Anti-HIV natural product (+)-calanolide A is active against both drug-susceptible and drug-resistant strains of Mycobacterium tuberculosis.

Naturally occurring anti-HIV-1 agent (+)-calanolide A was found to be active against all of the strains of Mycobacterium tuberculosis tested, including those resistant to the standard antitubercular drugs. Efficacy evaluations in macrophages revealed that (+)-calanolide A significantly inhibited intracellular replication of M. tuberculosis H37Rv at concentrations below the MIC observed in vitro. Preliminary mechanistic studies indicated that (+)-calanolide A rapidly inhibits RNA and DNA synthesis followed by an inhibition of protein synthesis. Compared with known inhibitors, this scenario is more similar to effects observed with rifampin, an inhibitor of RNA synthesis. Since (+)-calanolide A was active against a rifampin-resistant strain, it is believed that these two agents may involve different targets. (+)-Calanolide A and its related pyranocoumarins are the first class of compounds identified to possess antimycobacterial and antiretroviral activities, representing a new pharmacophore for anti-TB activity.
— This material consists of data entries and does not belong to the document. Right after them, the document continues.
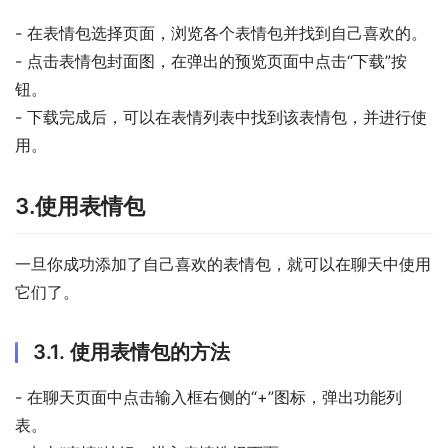
- 在表情包选择页面，浏览各个表情包并找到自己喜欢的。
- 点击表情包封面图，在弹出的预览页面中点击“下载”按
钮。
- 下载完成后，可以在表情列表中找到该表情包，并进行使
用。
3.使用表情包
一旦你成功添加了自己喜欢的表情包，就可以在聊天中使用
它们了。
3.1. 使用表情包的方法
- 在聊天页面中点击输入框右侧的“+”图标，弹出功能列
表。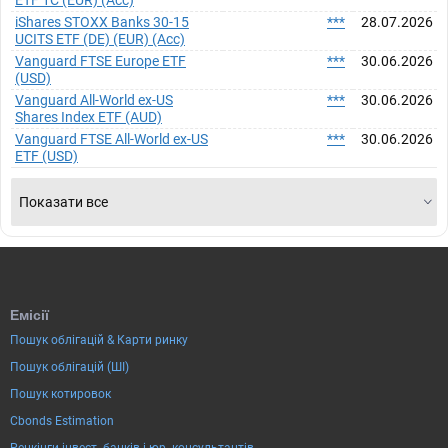
iShares STOXX Banks 30-15
***
28.07.2026
UCITS ETF (DE) (EUR) (Acc)
Vanguard FTSE Europe ETF
***
30.06.2026
(USD)
Vanguard All-World ex-US
***
30.06.2026
Shares Index ETF (AUD)
Vanguard FTSE All-World ex-US
***
30.06.2026
ETF (USD)
Показати все
Емісії
Пошук облігацій & Карти ринку
Пошук облігацій (ШІ)
Пошук котировок
Cbonds Estimation
Ренкінги інвест. банків і юр. консультантів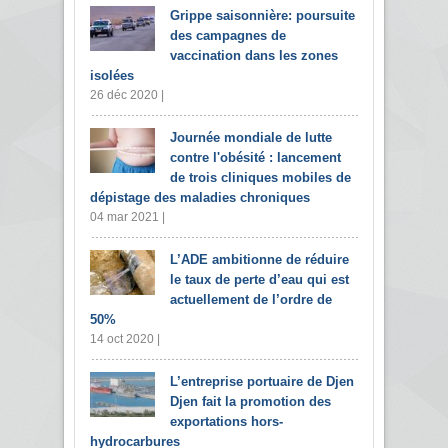
Grippe saisonnière: poursuite
des campagnes de
vaccination dans les zones
isolées
26 déc 2020 |
Journée mondiale de lutte
contre l'obésité : lancement
de trois cliniques mobiles de
dépistage des maladies chroniques
04 mar 2021 |
L’ADE ambitionne de réduire
le taux de perte d’eau qui est
actuellement de l’ordre de
50%
14 oct 2020 |
L’entreprise portuaire de Djen
Djen fait la promotion des
exportations hors-
hydrocarbures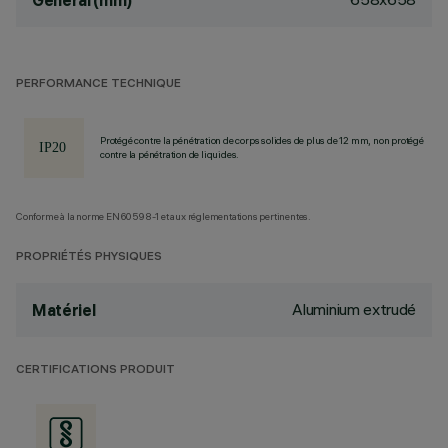
General (mm)
PERFORMANCE TECHNIQUE
Protégé contre la pénétration de corps solides de plus de 12 mm, non protégé
contre la pénétration de liquides.
Conforme à la norme EN60598-1 et aux réglementations pertinentes.
PROPRIÉTÉS PHYSIQUES
Aluminium extrudé
Matériel
CERTIFICATIONS PRODUIT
Safety and pharmacokinetic profile of multiple escalating doses of (+)-calanolide A, a naturally occurring nonnucleoside reverse transcriptase inhibitor, in healthy HIV-negative volunteers.
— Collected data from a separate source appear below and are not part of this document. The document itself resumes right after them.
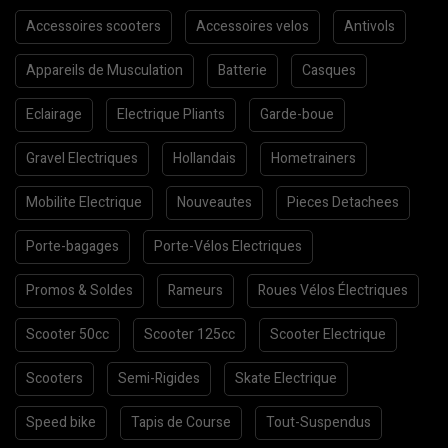
Accessoires scooters
Accessoires velos
Antivols
Appareils de Musculation
Batterie
Casques
Eclairage
Electrique Pliants
Garde-boue
Gravel Electriques
Hollandais
Hometrainers
Mobilite Electrique
Nouveautes
Pieces Detachees
Porte-bagages
Porte-Vélos Electriques
Promos & Soldes
Rameurs
Roues Vélos Électriques
Scooter 50cc
Scooter 125cc
Scooter Electrique
Scooters
Semi-Rigides
Skate Electrique
Speed bike
Tapis de Course
Tout-Suspendus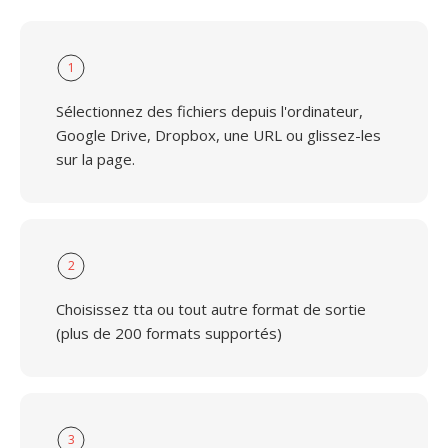
1
Sélectionnez des fichiers depuis l'ordinateur,
Google Drive, Dropbox, une URL ou glissez-les
sur la page.
2
Choisissez tta ou tout autre format de sortie
(plus de 200 formats supportés)
3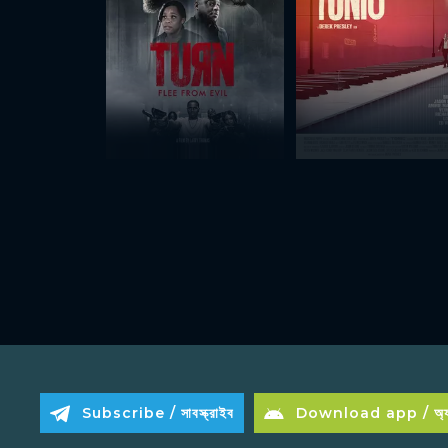
Subscribe / সাবস্ক্রাইব
Download app / অ্যা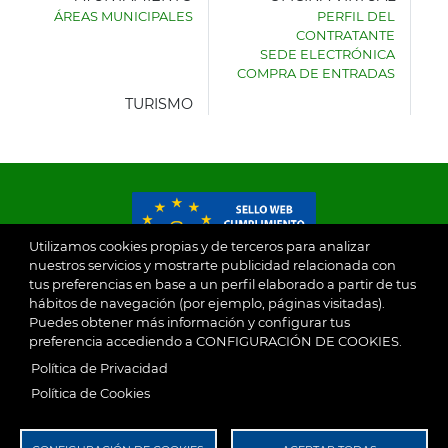
ÁREAS MUNICIPALES
PERFIL DEL
AYUNTAMIENTO
CONTRATANTE
DE
SEDE ELECTRÓNICA
VILLASECA
COMPRA DE ENTRADAS
DE
LA
TURISMO
SAGRA
Utilizamos cookies propias y de terceros para analizar
nuestros servicios y mostrarte publicidad relacionada con
tus preferencias en base a un perfil elaborado a partir de tus
© 2026
hábitos de navegación (por ejemplo, páginas visitadas).
Puedes obtener más información y configurar tus
preferencia accediendo a CONFIGURACIÓN DE COOKIES.
Ayuntamiento de Villaseca de la Sagra
Aviso Legal
Política de Privacidad
SubFooter
Política de Cookies
Política de Privacidad
RGPD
BACKGROUND: (+)-Calanolide A is a naturally occurring nonnucleoside reverse transciptase inhibitor (NNRTI) that exhibits enhanced activity against HIV-1 isolates with the Y181C mutation and retains activity against HIV-1 isolates with dual Y181C and K103N mutations. Previous studies have demonstrated that (+)-calanolide A has a favorable safety profile in both animal and human subjects. METHOD: In this study, the safety and pharmacokinetics of multiple escalating doses of (+)-calanolide A were evaluated in a total of 47 healthy, HIV-seronegative individuals. RESULTS: All adverse events seen in the study were mild to moderate in intensity and were transient. The most common adverse events seen were headache, dizziness, nausea, and taste perversion (oily aftertaste). Laboratory abnormalities were determined to be clinically insignificant or unrelated to (+)-calanolide A administration. No dose-related pattern in adverse event or laboratory abnormality incidence was apparent. In all cohorts examined, administration of (+)-calanolide A produced highly variable plasma levels and absorption profiles. No accumulation of parent compound was seen over the 5-day treatment course, with the day 5 area under the curve (AUC) being approximately one half of that seen on the first day of dosing. Steady-state trough plasma levels were determined in the two highest dose cohorts (600 mg and 800 mg bid for 5 days). Mean elimination half-life in the two highest dosing cohorts combined was 15.5 hours in men and 35.2 hours in women. CONCLUSION: These pharmacokinetic properties, together with the benign safety profile, and unique in vitro resistance pattern warrant the continued development of this potential new antiviral agent.